Jeżeli chodzi o dochodzenie zawieszenia spłaty rat kredytu w trybie zabezpieczenia powództwa, to wydaje się, że wyrok TSUE w sprawie C-287/22 powinien doprowadzić do ujednolicenia się praktyki sądów w tej kwestii. Dotyczy to sytuacji, w których suma rat spłaconych przez konsumenta jest równa lub wyższa od kwoty wypłaconego mu kapitału. Nie powinno być przy tym konieczne wykazywanie takich okoliczności jak np. zła sytuacja finansowa banku, która groziłaby niemożnością późniejszego odzyskania pieniędzy przez kredytobiorcę. Z wyroku jasno bowiem wynika, że podstawą do udzielenia zabezpieczenia może być chociażby praktyczny problem z niemożnością rozszerzenia powództwa.

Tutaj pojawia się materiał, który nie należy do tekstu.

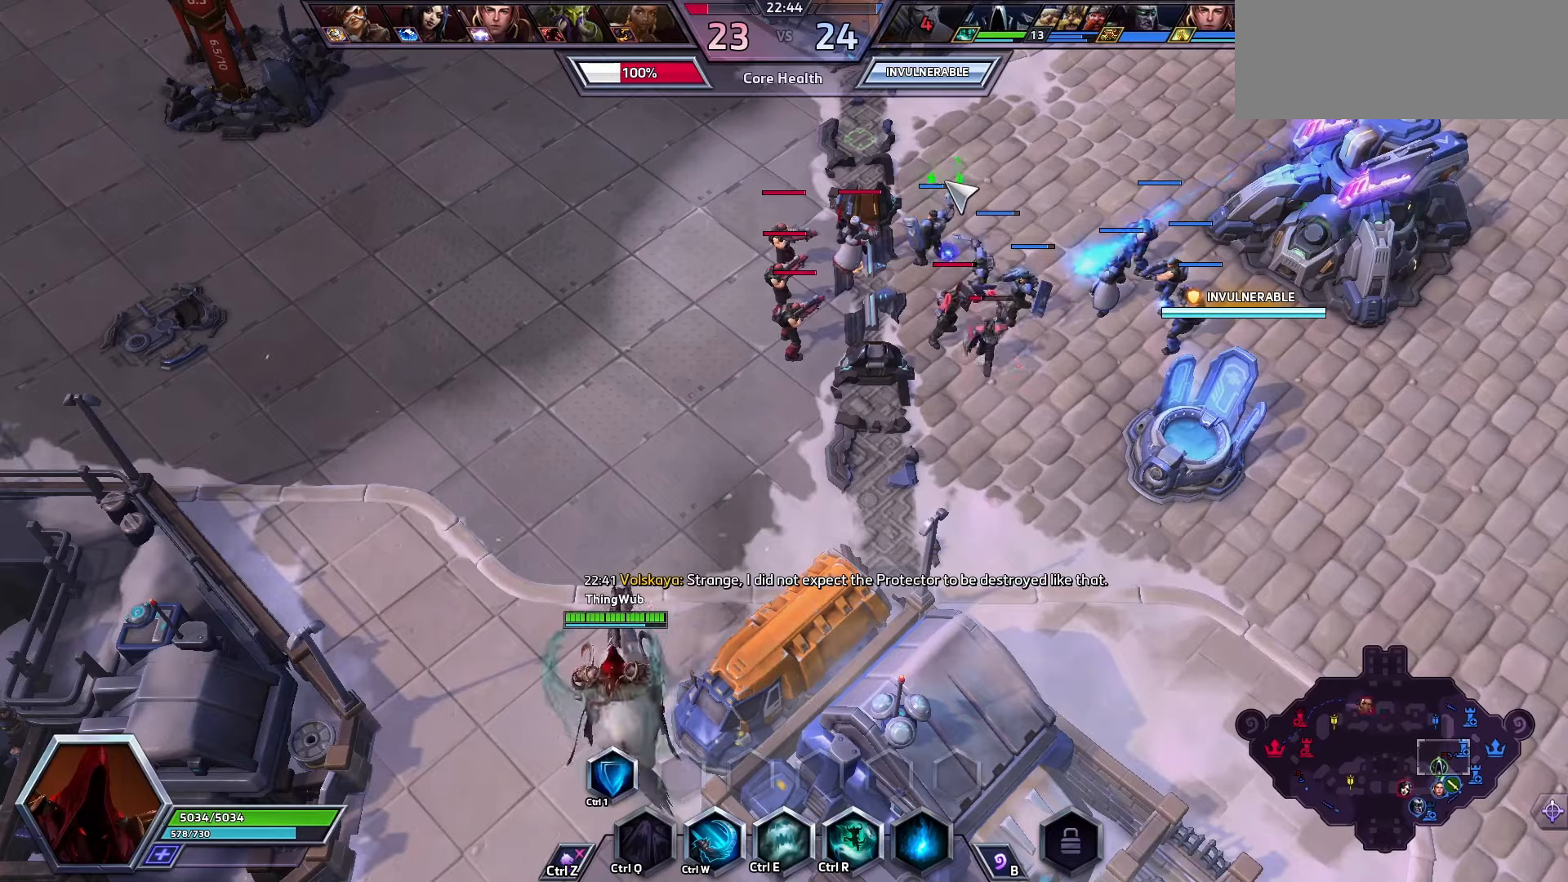
{"keys": [], "events": []}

O ile bowiem w toku postępowania przed sądem pierwszej instancji można – choć jest to uciążliwe – rozszerzać pozew o kolejne spłacone raty, o tyle po zakończeniu postępowania pierwszoinstancyjnego jest to niemożliwe. Banki zaś niezależnie od okoliczności prawie zawsze wnoszą apelacje. Można się powoływać także na konieczność spłacania zawyżonych rat w toku długotrwałego postępowania czy złą sytuację finansową konsumenta.

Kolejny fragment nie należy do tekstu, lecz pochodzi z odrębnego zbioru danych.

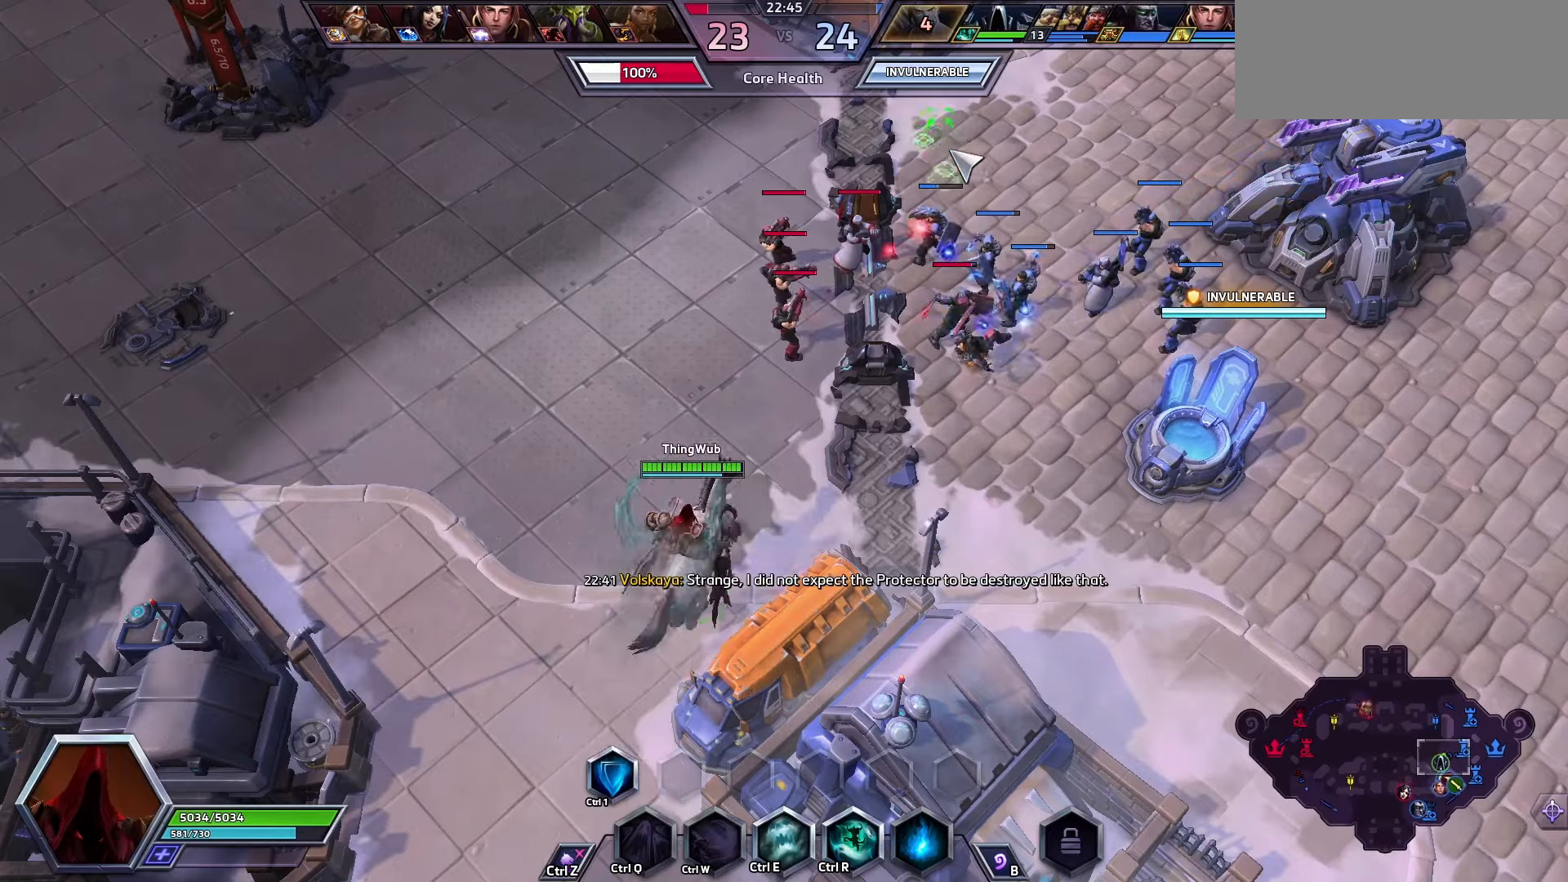
{"keys": [], "events": []}
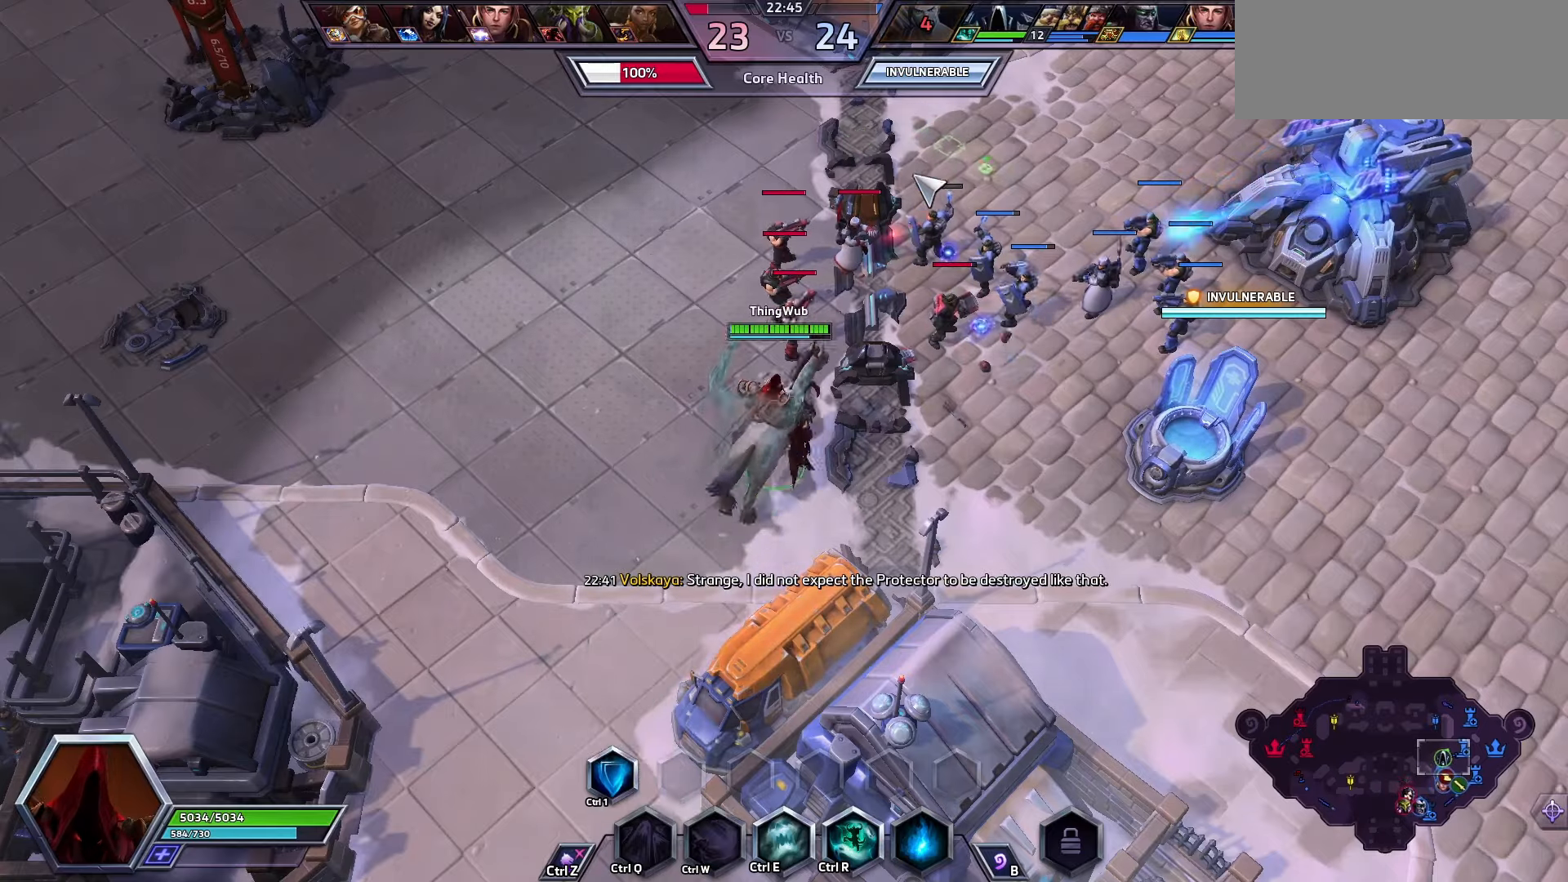
{"keys": [], "events": []}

W przypadku, gdy doszło już do spłaty kwoty odpowiadającej sumie kapitału sytuacja wydaje się więc dość jasna i korzystna dla kredytobiorcy. Na wyrok TSUE można się powoływać nawet wówczas, gdy wniosek konsumenta o udzielenie zabezpieczenia został oddalony. Po pierwsze bowiem postanowienia w tym przedmiocie są zaskarżalne zażaleniem. Po drugie nawet w razie upływu terminu do złożenia zażalenia lub jego oddaleniu, możliwe jest ponowienie takiego wniosku. Postanowienie oddalające wniosek o zabezpieczenie nie korzysta bowiem – jak wyrok sądu – z tzw. powagi rzeczy osądzonej.
Gorzej sytuacja kredytobiorcy wygląda wówczas, gdy suma spłaconych rat nadal jest niższa od kwoty wypłaconego kapitału. Wprawdzie TSUE dopuścił możliwość powoływania się na takie okoliczności jak zła sytuacja finansowa konsumenta, która będzie pogłębiała się przez przedłużanie się postępowania, jednak naczelnym celem zabezpieczenia ma pozostać zapewnienia pełnej skuteczności orzeczenia przywracającego sytuację, w jakiej znalazłby się kredytobiorca w braku niedozwolonych klauzul. Sąd antycypując orzeczenie o nieważności umowy, będzie zatem zakładał, że konsument – niezależnie od swojej sytuacji – i tak będzie zobowiązany do zwrotu całego kapitału. Dopóki więc kredytobiorca tego w praktyce nie uczynił, dopóty płacąc raty, niejako i tak pozostaje w lepszej sytuacji niż byłby po prawomocnym orzeczeniu nieważności, stojąc przed koniecznością spłaty całego pozostałego kapitału. Inaczej sprawa wyglądałaby wówczas, gdyby sąd zakładał nie orzeczenie o nieważności umowy, lecz jej tzw. „odfrankowienie”. Wówczas można byłoby domagać się nie tyle zawieszenia, co tymczasowego obniżenia rat. Takie wyroki zapadają jednak coraz rzadziej.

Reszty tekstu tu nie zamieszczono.